I wrote that because many people were saying that the first caliph was elected by vote, and by that statement, implying that it amounted to democracy. It doesn't - it only amounts to an elective monarchy.
Now, coming to your part about the rashidun caliphate - it was not a democracy in the sense in which we use the term today. There are many kinds of democracies as well, but when we say "democracy" these days, we mean at least a representative democracy, maybe a liberal democracy.
When you say that the caliphate had a parliament, I assume you mean the majilis? If so, those were not bodies of elected representatives, which is what a parliament in a representative democracy is. These majilis (they went by a few other terms too, and I cannot recollect those from memory) operated differently in different parts of the caliphate, and as far as I know, they were not composed of a bunch of people voted from specific regions. That is, it wasn't like one member was elected from one province and so on. There were general guidelines on who can become a member, but REPRESENTATION of people by area was not part of the concept. I know that this is true of most of these majilis. Maybe there were some parts where it was practiced in the way modern democracies function - I am not aware of any.
Another thing to note is that in modern democracies, each arm of the govt has a specific function. (Seperation of powers and all that.) The function of the elected representatives is law making. Most of the majilis solely functioned to elect a caliph - that is a good practice, but that is not what we expect our representatives to do today. Or the majilis acted as an advisory council for the caliphs. All this is very different from what we call representative democracy today.

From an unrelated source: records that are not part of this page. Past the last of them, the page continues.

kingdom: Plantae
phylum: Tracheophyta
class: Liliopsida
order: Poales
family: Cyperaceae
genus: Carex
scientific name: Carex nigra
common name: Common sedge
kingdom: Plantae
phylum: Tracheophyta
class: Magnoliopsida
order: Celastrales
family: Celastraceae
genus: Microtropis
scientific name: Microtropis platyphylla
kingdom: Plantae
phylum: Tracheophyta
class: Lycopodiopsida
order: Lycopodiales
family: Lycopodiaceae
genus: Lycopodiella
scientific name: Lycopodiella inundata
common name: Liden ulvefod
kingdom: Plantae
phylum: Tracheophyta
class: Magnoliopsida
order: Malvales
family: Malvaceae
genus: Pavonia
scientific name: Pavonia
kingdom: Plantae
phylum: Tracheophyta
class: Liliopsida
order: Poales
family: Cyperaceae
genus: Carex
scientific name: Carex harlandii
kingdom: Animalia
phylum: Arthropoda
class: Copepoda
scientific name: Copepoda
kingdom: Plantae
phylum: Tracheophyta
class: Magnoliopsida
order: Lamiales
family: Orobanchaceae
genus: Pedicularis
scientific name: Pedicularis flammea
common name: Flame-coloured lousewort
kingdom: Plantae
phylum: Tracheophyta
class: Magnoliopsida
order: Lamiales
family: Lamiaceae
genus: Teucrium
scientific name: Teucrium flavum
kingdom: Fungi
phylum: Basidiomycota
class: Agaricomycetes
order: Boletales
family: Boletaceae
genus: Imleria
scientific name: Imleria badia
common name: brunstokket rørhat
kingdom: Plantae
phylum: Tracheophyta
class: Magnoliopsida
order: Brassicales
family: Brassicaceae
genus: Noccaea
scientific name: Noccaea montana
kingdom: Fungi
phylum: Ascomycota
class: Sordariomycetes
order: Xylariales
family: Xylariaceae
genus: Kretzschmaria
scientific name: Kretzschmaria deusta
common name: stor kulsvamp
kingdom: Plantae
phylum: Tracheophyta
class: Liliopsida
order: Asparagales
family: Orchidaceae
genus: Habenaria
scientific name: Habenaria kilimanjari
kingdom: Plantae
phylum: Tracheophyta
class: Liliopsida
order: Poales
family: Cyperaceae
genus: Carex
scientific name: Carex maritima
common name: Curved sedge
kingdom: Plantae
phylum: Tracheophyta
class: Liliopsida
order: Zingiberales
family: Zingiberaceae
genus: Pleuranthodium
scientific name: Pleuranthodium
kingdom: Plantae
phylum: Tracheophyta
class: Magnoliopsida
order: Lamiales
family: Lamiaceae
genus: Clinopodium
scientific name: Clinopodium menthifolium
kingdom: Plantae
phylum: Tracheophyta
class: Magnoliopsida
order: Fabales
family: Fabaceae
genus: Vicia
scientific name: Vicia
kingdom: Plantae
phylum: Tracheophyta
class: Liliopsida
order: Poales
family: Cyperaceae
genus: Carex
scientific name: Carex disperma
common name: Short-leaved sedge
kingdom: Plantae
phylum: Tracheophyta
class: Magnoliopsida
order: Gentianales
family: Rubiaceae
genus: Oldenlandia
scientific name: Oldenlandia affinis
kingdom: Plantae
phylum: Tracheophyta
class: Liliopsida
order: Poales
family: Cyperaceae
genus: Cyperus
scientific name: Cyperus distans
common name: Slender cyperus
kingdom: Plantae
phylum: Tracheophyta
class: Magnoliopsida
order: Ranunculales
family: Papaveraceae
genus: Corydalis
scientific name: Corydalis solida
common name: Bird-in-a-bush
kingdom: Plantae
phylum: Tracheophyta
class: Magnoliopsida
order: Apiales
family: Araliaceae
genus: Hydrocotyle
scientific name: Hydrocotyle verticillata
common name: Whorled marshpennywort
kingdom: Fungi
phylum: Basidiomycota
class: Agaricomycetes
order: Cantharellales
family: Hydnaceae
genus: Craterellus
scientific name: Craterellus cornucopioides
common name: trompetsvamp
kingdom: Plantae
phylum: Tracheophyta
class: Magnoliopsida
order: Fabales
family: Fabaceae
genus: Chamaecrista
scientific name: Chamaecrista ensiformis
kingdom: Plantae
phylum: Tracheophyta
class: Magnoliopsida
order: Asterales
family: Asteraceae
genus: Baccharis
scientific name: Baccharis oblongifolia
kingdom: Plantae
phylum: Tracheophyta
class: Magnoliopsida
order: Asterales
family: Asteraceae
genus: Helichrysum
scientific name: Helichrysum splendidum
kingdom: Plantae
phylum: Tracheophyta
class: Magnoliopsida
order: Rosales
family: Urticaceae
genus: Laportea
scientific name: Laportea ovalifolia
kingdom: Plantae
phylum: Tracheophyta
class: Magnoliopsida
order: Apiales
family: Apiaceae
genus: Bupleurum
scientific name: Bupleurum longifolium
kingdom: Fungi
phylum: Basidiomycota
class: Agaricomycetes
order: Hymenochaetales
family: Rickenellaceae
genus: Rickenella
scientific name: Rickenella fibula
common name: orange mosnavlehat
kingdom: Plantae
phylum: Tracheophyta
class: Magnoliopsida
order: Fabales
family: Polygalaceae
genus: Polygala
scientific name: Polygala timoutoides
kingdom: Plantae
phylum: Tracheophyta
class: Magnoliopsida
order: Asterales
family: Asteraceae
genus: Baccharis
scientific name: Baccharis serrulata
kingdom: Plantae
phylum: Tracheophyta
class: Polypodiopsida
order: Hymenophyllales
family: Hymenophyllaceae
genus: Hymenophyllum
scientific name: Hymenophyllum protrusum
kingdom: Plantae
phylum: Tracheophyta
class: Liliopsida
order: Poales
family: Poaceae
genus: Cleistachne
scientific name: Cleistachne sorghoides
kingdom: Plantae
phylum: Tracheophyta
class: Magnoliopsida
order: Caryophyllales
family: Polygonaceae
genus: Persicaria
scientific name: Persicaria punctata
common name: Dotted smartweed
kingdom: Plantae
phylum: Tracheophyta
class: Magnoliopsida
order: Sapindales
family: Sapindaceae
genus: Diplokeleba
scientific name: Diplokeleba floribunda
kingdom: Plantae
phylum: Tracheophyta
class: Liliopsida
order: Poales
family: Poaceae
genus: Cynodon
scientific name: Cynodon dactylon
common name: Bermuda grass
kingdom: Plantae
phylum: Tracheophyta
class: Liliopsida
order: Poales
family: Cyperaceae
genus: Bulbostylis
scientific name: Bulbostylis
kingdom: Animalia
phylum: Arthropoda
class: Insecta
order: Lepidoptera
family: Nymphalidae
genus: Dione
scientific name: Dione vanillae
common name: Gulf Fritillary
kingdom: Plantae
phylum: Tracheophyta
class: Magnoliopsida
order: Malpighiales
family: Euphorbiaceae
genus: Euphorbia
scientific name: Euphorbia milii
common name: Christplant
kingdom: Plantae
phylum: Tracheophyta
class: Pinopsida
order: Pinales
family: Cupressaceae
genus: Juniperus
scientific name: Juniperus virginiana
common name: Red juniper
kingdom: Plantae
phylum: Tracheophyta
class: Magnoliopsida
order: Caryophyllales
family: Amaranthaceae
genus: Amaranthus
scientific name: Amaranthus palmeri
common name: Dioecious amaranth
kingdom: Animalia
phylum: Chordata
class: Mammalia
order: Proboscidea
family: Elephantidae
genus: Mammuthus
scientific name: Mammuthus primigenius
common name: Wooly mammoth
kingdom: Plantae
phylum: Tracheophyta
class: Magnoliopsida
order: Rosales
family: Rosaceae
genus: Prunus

Don't get me wrong, the system of the early caliphate was probably a HUGE improvement over anything that those regions had seen. Only the greeks, 500+ years before them, and in a different geographical region, had invented a better system, to the best of my knowledge. For their time and place, their system was much better than anything else.
However, we have a superior system of governing in the modern day concept of a liberal democracy. Universal adult franchise, general elections, multiple political parties, separation of powers between different branches of govt, universal rights and liberties, these are all necessary conditions for a state to be called a classical democracy today. Most of these did not exist (or did not exist together in any province) in the caliphate. And that is not surprising since, just like other branches of human knowledge evolve, so does political and administrative thought. Just like we know a lot more about science or engineering than people did a thousand years back, we also have better administrative systems today, because we can learn from all the good and bad systems tried in the past.
And that is why it is silly to ask whether something we have today confirms to what we had in the long past. What is a good system of governance should be analysed and arrived at through reasoning, not on the basis of what people in the 7th century did. To ask whether democracy is "Islamic" or not is as silly and pointless as asking whether lightbulbs are Islamic or not. I am pretty sure that the early caliphate did not use electricity or railroads or lightbulbs - does that make any of these unislamic? Should we use railroads or lightbulbs, or should we travel only on camels? How do we decide that question? Not by asking what the people in the early caliphate did, but by using our reasoning to arrive at an answer. The answer of course is that fluorescent lightbulbs are a lot easier and cheaper and efficient to use than oil lamps or wood, and railroads and motor cars are much more efficient than camels. And that is why we discarded one for the other. And that is why today we should shun earlier systems of governance, and adopt the newer ones, if the newer ones are better - which of course should be analysed through reason.
(By the way this talib dude's AK-47 is also unislamic. He should fight with swords, which is what muhammed and his followers did. Same reasoning that he uses to condemn democracy.)